Porträt des traditionellen armenischen Volkstanzes inmitten einer bergigen Kulisse (Von dem Maler Martiros Saryan)Die Ironie ist jedoch, dass trotz der Bemühungen nationalistischer Komponisten, ihre nationalen Stile zu demonstrieren, das, was Sie am Ende hören, kaum Ähnlichkeit mit der Musik ländlicher Bauern hat. Tatsächlich soll Bartók selbst gesagt haben: "Die einzigen wahren Notationen [von Volksliedern] sind die Aufnahmen selbst."
Heute sind alle Audioaufnahmen von armenischen Dorfbewohnern, die zu dieser Zeit möglicherweise gemacht wurden, verloren gegangen. Das umfassende Werk von Komitas befindet sich jedoch im Komitas Museum-Institut in Eriwan, das eine Reihe von Sammlungen seiner Transkriptionen und Lieder enthält originelle Kompositionen.

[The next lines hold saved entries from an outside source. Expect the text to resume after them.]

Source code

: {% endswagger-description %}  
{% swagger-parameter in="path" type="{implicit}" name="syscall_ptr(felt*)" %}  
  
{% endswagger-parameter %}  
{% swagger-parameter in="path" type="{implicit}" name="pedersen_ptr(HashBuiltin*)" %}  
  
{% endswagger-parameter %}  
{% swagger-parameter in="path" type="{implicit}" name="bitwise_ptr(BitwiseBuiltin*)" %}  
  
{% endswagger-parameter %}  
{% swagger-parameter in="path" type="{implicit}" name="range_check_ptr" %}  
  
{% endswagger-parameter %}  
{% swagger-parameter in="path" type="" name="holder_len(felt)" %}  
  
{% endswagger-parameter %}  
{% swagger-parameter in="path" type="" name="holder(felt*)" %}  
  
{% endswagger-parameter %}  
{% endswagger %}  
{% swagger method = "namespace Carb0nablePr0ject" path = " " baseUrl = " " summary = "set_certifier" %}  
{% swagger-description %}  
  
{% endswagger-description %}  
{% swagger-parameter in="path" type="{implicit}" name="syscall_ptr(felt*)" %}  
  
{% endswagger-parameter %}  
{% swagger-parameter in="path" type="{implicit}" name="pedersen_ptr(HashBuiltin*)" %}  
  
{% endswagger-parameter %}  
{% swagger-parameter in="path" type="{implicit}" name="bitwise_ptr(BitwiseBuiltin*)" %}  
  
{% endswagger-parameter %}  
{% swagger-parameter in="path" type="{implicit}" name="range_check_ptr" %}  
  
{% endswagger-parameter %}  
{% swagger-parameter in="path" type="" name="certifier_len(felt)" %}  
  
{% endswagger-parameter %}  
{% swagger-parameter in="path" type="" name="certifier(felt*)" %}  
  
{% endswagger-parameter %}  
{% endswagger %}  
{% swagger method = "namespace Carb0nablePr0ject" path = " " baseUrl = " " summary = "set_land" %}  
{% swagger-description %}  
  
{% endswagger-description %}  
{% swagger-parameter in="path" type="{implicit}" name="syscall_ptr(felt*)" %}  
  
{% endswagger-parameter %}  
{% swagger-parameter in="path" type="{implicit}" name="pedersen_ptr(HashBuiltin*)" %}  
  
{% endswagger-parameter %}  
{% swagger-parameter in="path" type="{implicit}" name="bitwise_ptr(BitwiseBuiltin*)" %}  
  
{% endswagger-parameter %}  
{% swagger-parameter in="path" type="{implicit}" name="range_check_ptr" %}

Was Suni angeht, so gibt es heute nur wenige Ressourcen, die seine Bemühungen feiern. Seine Politik stellte Hindernisse dar, wohin auch immer er ging. Im Osten war er eine Bedrohung für den russischen Zaren. Im Westen machten ihn seine Beziehungen zu Russland für die osmanischen Streitkräfte gefährlich. Selbst unter seinen eigenen armenischen Landsleuten wurde seine Musik nicht begrüßt, da seine bolschewistischen Tendenzen nicht mit ihren Vorstellungen von einem freien und unabhängigen Armenien übereinstimmten. (Obwohl er später in seinem Leben wütend feststellen musste, dass diese Nationalisten eine Reihe seiner revolutionären Kampflieder für ihre Sache angeeignet hatten, um die Melodien beizubehalten, aber die sozialistischen Texte zu ändern.)

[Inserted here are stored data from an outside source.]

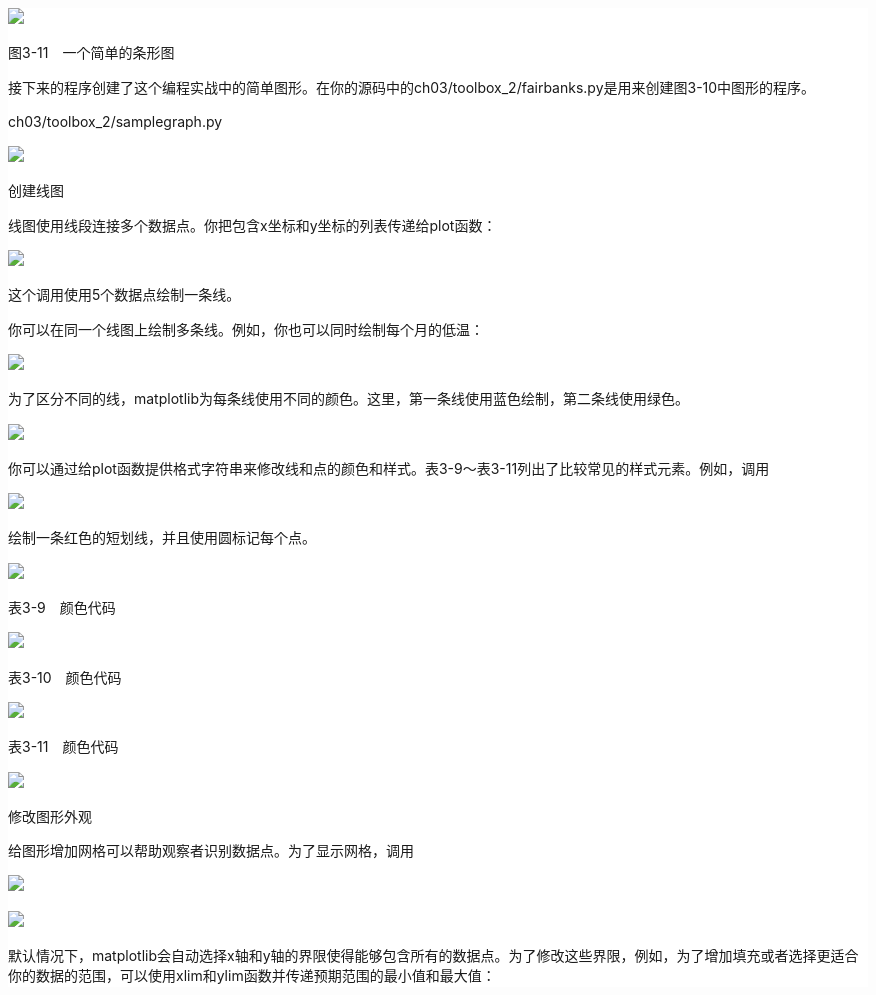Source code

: ![](0-Assets/Epubook/程序员编程语言经典合集（计算机科学丛书5册套装），javapython编程语言含经典教材龙书《编译原理》%20(Bruce%20Eckel%20%20Alfred%20V.%20Aho%20%20Monica%20S.%20Lam%20etc.)%20(Z-Library)/images/image05779.jpeg)

图3-11　一个简单的条形图

接下来的程序创建了这个编程实战中的简单图形。在你的源码中的ch03/toolbox_2/fairbanks.py是用来创建图3-10中图形的程序。

ch03/toolbox_2/samplegraph.py

![](0-Assets/Epubook/程序员编程语言经典合集（计算机科学丛书5册套装），javapython编程语言含经典教材龙书《编译原理》%20(Bruce%20Eckel%20%20Alfred%20V.%20Aho%20%20Monica%20S.%20Lam%20etc.)%20(Z-Library)/images/image05780.jpeg)

创建线图

线图使用线段连接多个数据点。你把包含x坐标和y坐标的列表传递给plot函数：

![](../Images/image05781.gif)

这个调用使用5个数据点绘制一条线。

你可以在同一个线图上绘制多条线。例如，你也可以同时绘制每个月的低温：

![](0-Assets/Epubook/程序员编程语言经典合集（计算机科学丛书5册套装），javapython编程语言含经典教材龙书《编译原理》%20(Bruce%20Eckel%20%20Alfred%20V.%20Aho%20%20Monica%20S.%20Lam%20etc.)%20(Z-Library)/images/image05782.jpeg)

为了区分不同的线，matplotlib为每条线使用不同的颜色。这里，第一条线使用蓝色绘制，第二条线使用绿色。

![](0-Assets/Epubook/程序员编程语言经典合集（计算机科学丛书5册套装），javapython编程语言含经典教材龙书《编译原理》%20(Bruce%20Eckel%20%20Alfred%20V.%20Aho%20%20Monica%20S.%20Lam%20etc.)%20(Z-Library)/images/image05783.jpeg)

你可以通过给plot函数提供格式字符串来修改线和点的颜色和样式。表3-9～表3-11列出了比较常见的样式元素。例如，调用

![](../Images/image05784.gif)

绘制一条红色的短划线，并且使用圆标记每个点。

![](0-Assets/Epubook/程序员编程语言经典合集（计算机科学丛书5册套装），javapython编程语言含经典教材龙书《编译原理》%20(Bruce%20Eckel%20%20Alfred%20V.%20Aho%20%20Monica%20S.%20Lam%20etc.)%20(Z-Library)/images/image05785.jpeg)

表3-9　颜色代码

![](0-Assets/Epubook/程序员编程语言经典合集（计算机科学丛书5册套装），javapython编程语言含经典教材龙书《编译原理》%20(Bruce%20Eckel%20%20Alfred%20V.%20Aho%20%20Monica%20S.%20Lam%20etc.)%20(Z-Library)/images/image05786.jpeg)

表3-10　颜色代码

![](0-Assets/Epubook/程序员编程语言经典合集（计算机科学丛书5册套装），javapython编程语言含经典教材龙书《编译原理》%20(Bruce%20Eckel%20%20Alfred%20V.%20Aho%20%20Monica%20S.%20Lam%20etc.)%20(Z-Library)/images/image05787.jpeg)

表3-11　颜色代码

![](0-Assets/Epubook/程序员编程语言经典合集（计算机科学丛书5册套装），javapython编程语言含经典教材龙书《编译原理》%20(Bruce%20Eckel%20%20Alfred%20V.%20Aho%20%20Monica%20S.%20Lam%20etc.)%20(Z-Library)/images/image05788.jpeg)

修改图形外观

给图形增加网格可以帮助观察者识别数据点。为了显示网格，调用

![](../Images/image05789.gif)

![](0-Assets/Epubook/程序员编程语言经典合集（计算机科学丛书5册套装），javapython编程语言含经典教材龙书《编译原理》%20(Bruce%20Eckel%20%20Alfred%20V.%20Aho%20%20Monica%20S.%20Lam%20etc.)%20(Z-Library)/images/image05790.jpeg)

默认情况下，matplotlib会自动选择x轴和y轴的界限使得能够包含所有的数据点。为了修改这些界限，例如，为了增加填充或者选择更适合你的数据的范围，可以使用xlim和ylim函数并传递预期范围的最小值和最大值：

Als Suni schließlich 1922 seine Träume von einem sowjetischen sozialistischen Armenien verwirklichte, war er von der einen Gruppe, die ihn hätte umarmen sollen, so gut wie im Stich gelassen, denn bis zu seinem Tod im Jahr 1939 war es unter Stalin die offizielle sowjetische Politik, darauf zu verzichten aus nationalistischen Erzählungen alle kulturellen oder politischen Persönlichkeiten, die in den Westen geflohen waren, auch aus Selbsterhaltung.
Es war eine Arbeit, die auch heute noch kein Zuhause findet, denn es bleibt die Frage: Zu welchem Armenien gehört sie? Es war die Fähigkeit der Musik, sich in diesem komplexen und heiklen Gebiet zurechtzufinden, die den Komponisten um die Jahrhundertwende eine solche revolutionäre Kraft verlieh, denn sie wurden zu den unwahrscheinlichen Vermittlern zwischen Ost und West, zwischen Arm und Reich, zwischen Dörfern und Städten und zwischen Melodien und Berghänge.